UDS Statement |
UDS stands for user defined sampler. The UDS statement enables you to use a separate algorithm, other than the default random walk Metropolis, to update parameters in the model. The purpose of the UDS statement is to give you a greater amount of flexibility and better control over the updating schemes of the Markov chain. Multiple UDS statements are allowed.
For the UDS statement to work properly, you have to do the following:
write a subroutine by using PROC FCMP (see the FCMP Procedure in the Base SAS Procedures Guide) and save it to a SAS catalog (see the example in this section). The subroutine must update some parameters in the model. These are the UDS parameters. The subroutine is called the UDS subroutine.
declare any UDS parameters in the PARMS statement with a sampling option, as in </ UDS> (see the section PARMS Statement).
specify the prior distributions for all UDS parameters, using the PRIOR statements.
Note: All UDS parameters must appear in three places: the UDS statement, the PARMS statement, and the PRIOR statement. Otherwise, PROC MCMC exits.
To obtain a valid Markov chain, a UDS subroutine must update a parameter from its full posterior conditional distribution and not the posterior marginal distribution. The posterior conditional is something that you need to provide. This conditional is implicitly based on a prior distribution. PROC MCMC has no means to verify that the implied prior in the UDS subroutine is the same as the prior that you specified in the PRIOR statement. You need to make sure that the two distributions agree; otherwise, you will get misleading results.
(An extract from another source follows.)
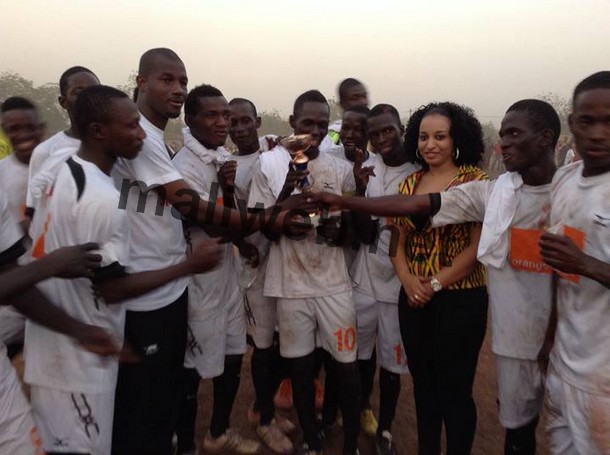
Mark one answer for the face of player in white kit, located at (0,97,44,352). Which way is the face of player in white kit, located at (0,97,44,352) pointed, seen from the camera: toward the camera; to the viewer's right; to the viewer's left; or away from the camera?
toward the camera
The priors in the PRIOR statements do not directly affect the sampling of the UDS parameters. They could affect the sampling of the other parameters in the model, which, in turn, changes the behavior of the Markov chain. You can see this by noting cases where the hyperparameters of the UDS parameters are model parameters; the priors should be part of the posterior conditional distributions of these hyperparameters, and they cannot be omitted.
Some additional information is listed to help you better understand the UDS statement:
Most features of the SAS programming language can be used in subroutines processed by PROC FCMP (see the FCMP Procedure in the Base SAS Procedures Guide).
The UDS statement does not support FCMP functions—a FCMP function returns a value, while a subroutine does not. A subroutine updates some of its subroutine arguments. These arguments are called OUTARGS arguments.
The UDS parameters cannot be in the same block as other parameters. The optional argument </ UDS> in the PARMS statement prevents parameters that use the default Metropolis from being mixed with those that are updated by the UDS subroutines.
You can put all the UDS parameters in the same PARMS statement or have a separate UDS statement for each of them.
The same subroutine can be used in multiple UDS statements. This feature comes in handy if you have a generic sampler that can be applied to different parameters.
PROC MCMC updates the UDS parameters by calling the UDS subroutines directly. At every iteration, PROC MCMC first samples parameters that use the Metropolis algorithm, then the UDS parameters. Sampling of the UDS parameters proceeds in the order in which the UDS statements are listed.
A UDS subroutine accepts any symbols in the program as well as any input data set variables as its arguments.
Only the OUTARGS arguments in a UDS subroutine are updated in PROC MCMC. You can modify other arguments in the subroutine, but the changes are not global in the procedure.
If a UDS subroutine has an argument that is a SAS data set variable, PROC MCMC steps through the data set while updating the UDS parameters. The subroutine is called once per observation in the data set for every iteration.
If a UDS subroutine does not have any arguments that are data set variables, PROC MCMC does not access the data set while executing the subroutine. The subroutine is called once per iteration.
To reduce the overhead in calling the UDS subroutine and accessing the data set repeatedly, you might consider reading all the input data set variables into arrays and using the arrays as the subroutine arguments. See the section BEGINCNST/ENDCNST Statement about how to use the BEGINCNST and ENDCNST statements to store data set variables.
For an example that uses the UDS statement, see Implement a New Sampling Algorithm.